DATA SUPPLIED below:

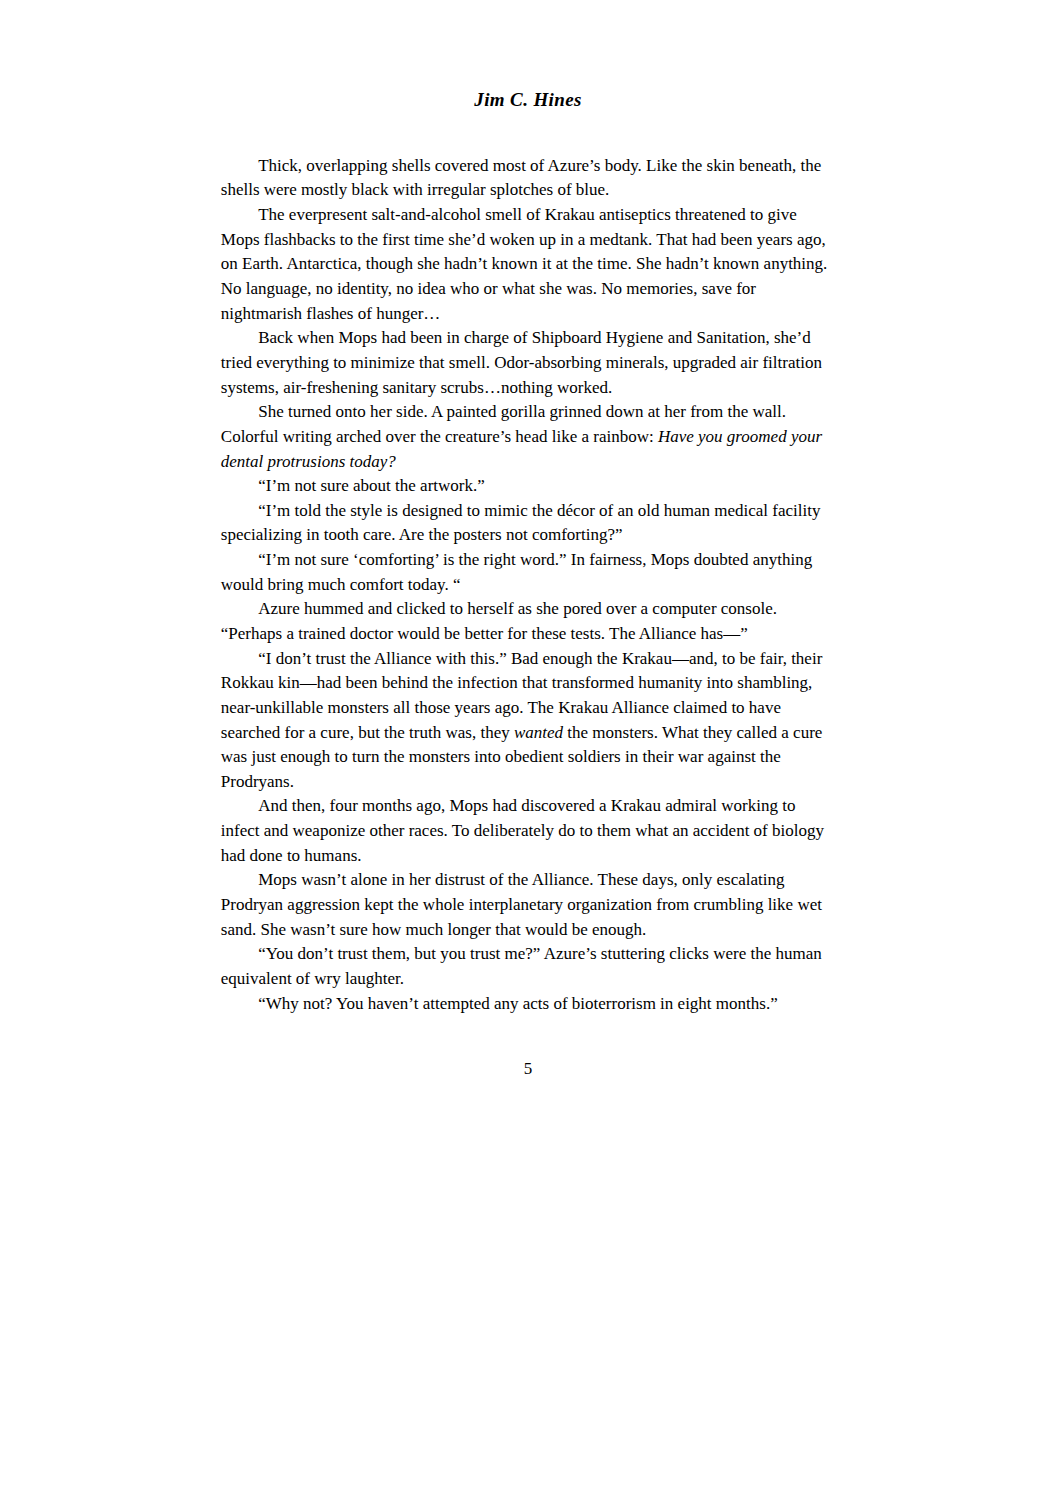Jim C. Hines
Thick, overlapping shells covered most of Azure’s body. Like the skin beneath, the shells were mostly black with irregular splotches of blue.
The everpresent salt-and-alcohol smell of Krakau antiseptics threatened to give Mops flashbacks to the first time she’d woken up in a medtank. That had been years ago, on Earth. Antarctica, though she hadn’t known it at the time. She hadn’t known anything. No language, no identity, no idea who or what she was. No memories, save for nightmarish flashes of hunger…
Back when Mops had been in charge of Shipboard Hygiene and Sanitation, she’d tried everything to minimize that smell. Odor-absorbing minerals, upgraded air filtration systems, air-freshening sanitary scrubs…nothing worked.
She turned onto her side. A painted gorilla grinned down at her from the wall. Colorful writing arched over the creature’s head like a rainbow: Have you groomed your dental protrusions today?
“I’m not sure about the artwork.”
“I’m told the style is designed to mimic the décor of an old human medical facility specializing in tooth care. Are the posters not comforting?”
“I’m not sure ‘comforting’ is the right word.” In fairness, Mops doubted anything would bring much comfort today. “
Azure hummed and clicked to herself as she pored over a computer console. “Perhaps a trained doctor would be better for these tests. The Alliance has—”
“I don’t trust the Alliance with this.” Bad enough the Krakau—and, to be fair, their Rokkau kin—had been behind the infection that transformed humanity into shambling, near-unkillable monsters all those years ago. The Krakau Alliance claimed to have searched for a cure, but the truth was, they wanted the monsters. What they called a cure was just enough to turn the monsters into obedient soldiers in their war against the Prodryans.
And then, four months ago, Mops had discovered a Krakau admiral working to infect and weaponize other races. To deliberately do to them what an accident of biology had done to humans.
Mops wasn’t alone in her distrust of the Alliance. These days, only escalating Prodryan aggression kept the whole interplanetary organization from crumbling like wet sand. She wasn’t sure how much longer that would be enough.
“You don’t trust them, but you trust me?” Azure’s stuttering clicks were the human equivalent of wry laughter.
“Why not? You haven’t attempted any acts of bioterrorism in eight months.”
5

End of DATA SUPPLIED.
DATA SUPPLIED below:

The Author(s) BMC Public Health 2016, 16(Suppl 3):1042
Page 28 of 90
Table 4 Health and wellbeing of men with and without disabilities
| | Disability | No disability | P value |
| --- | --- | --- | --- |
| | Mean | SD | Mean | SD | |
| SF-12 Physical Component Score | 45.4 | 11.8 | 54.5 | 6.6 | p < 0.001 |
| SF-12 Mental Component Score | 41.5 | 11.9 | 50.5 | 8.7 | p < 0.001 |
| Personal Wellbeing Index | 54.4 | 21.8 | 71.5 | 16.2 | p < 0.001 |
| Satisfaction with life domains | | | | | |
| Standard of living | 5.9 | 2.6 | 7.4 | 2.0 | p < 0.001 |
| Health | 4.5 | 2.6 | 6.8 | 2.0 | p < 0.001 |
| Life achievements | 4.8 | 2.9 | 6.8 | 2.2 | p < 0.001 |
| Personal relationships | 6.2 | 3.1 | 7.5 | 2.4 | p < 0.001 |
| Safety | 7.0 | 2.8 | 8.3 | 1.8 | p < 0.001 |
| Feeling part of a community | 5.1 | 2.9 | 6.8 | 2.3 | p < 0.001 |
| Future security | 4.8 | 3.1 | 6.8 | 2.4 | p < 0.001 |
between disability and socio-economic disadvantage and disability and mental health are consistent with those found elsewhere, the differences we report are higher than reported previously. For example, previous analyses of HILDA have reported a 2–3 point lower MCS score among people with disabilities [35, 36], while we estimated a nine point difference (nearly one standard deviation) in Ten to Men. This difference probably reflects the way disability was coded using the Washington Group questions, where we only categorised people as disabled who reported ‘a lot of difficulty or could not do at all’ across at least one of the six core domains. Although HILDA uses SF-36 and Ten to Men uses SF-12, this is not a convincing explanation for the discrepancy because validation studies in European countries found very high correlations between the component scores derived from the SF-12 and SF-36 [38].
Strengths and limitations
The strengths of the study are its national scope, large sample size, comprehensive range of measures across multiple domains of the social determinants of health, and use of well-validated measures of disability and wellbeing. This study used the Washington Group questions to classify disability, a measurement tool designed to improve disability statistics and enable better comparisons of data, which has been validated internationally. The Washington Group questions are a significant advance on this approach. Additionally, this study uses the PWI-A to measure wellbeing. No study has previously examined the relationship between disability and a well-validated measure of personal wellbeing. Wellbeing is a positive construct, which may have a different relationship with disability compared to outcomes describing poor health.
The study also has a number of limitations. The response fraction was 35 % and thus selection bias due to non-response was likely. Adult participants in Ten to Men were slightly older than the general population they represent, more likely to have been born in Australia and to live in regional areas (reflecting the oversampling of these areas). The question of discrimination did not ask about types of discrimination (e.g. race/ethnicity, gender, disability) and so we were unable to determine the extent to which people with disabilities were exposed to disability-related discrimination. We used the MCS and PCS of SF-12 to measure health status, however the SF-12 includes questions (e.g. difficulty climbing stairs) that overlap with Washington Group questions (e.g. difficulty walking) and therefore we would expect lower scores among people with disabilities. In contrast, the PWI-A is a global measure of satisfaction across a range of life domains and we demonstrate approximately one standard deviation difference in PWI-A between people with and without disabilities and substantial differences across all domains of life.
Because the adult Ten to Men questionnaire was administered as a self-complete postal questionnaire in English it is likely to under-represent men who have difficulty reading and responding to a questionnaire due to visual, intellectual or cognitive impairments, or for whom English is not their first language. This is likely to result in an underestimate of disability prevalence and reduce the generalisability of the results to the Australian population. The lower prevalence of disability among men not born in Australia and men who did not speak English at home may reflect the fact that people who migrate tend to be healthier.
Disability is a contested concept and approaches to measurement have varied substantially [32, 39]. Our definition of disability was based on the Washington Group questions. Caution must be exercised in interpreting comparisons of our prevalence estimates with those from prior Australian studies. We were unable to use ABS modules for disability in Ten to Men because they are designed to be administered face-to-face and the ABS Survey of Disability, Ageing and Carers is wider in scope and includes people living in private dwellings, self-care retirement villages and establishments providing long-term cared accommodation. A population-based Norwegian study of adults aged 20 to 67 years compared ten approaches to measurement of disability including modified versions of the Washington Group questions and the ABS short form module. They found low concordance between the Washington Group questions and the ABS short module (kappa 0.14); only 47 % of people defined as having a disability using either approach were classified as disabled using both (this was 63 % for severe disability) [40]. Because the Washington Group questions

End of DATA SUPPLIED.
DATA SUPPLIED below:

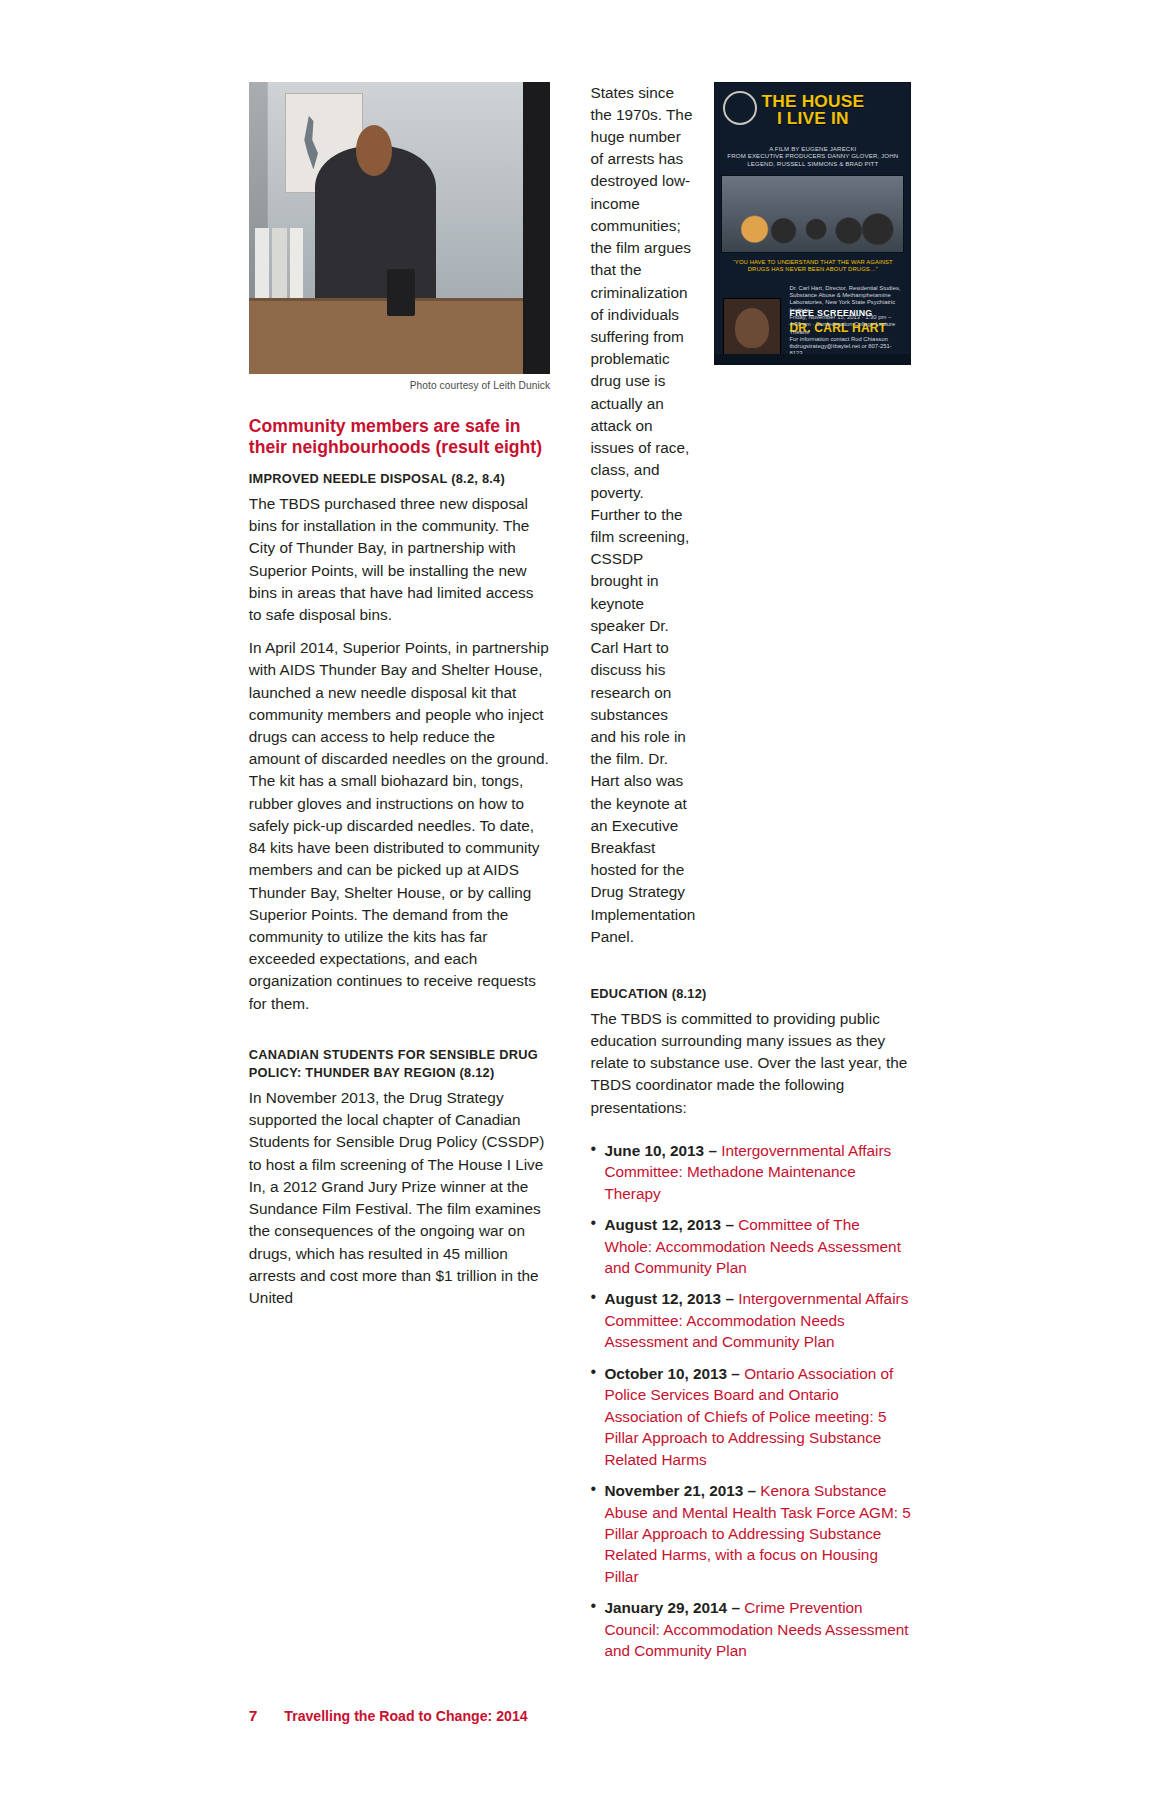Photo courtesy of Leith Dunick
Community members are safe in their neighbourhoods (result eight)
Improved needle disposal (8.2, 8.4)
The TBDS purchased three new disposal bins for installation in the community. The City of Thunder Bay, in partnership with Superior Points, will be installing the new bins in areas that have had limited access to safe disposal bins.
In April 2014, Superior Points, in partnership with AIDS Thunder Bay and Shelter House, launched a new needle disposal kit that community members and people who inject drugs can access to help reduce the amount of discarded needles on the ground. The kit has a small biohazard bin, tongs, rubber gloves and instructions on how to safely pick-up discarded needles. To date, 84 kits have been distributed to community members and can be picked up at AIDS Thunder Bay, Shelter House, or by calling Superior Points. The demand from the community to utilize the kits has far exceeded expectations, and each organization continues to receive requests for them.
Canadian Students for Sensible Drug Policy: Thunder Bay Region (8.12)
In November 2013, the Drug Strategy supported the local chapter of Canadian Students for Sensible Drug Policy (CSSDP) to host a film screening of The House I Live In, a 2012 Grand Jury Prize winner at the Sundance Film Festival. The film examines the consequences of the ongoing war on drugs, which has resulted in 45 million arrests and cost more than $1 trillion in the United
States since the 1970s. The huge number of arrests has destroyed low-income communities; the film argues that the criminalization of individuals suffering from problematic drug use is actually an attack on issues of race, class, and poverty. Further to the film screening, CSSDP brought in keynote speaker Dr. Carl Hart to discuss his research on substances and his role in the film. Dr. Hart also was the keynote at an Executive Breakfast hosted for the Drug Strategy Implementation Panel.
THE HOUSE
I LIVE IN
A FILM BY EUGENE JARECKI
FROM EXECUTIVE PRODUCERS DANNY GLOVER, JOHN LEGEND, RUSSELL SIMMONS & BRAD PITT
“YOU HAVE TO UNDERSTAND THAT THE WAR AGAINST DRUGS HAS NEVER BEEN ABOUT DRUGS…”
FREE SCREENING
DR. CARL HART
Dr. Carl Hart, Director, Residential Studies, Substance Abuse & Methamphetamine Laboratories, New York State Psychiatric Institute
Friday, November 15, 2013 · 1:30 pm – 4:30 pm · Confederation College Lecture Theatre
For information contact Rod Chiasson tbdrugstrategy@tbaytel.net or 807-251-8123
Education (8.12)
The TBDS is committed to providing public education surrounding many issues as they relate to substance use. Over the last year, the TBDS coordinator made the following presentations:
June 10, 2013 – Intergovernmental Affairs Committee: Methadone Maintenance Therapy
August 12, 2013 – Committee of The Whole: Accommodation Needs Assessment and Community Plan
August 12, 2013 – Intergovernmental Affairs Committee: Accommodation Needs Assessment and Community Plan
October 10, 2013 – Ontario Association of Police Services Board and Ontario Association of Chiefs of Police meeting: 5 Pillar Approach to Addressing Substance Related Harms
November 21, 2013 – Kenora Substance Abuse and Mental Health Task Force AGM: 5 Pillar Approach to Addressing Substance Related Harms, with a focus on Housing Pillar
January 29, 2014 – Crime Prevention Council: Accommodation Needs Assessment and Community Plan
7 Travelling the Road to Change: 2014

End of DATA SUPPLIED.

_WHAT TO PRODUCE_. The answer must consist of every line above that contains the word "Needs".

_ANSWER_.
August 12, 2013 – Committee of The Whole: Accommodation Needs Assessment and Community Plan
August 12, 2013 – Intergovernmental Affairs Committee: Accommodation Needs Assessment and Community Plan
January 29, 2014 – Crime Prevention Council: Accommodation Needs Assessment and Community Plan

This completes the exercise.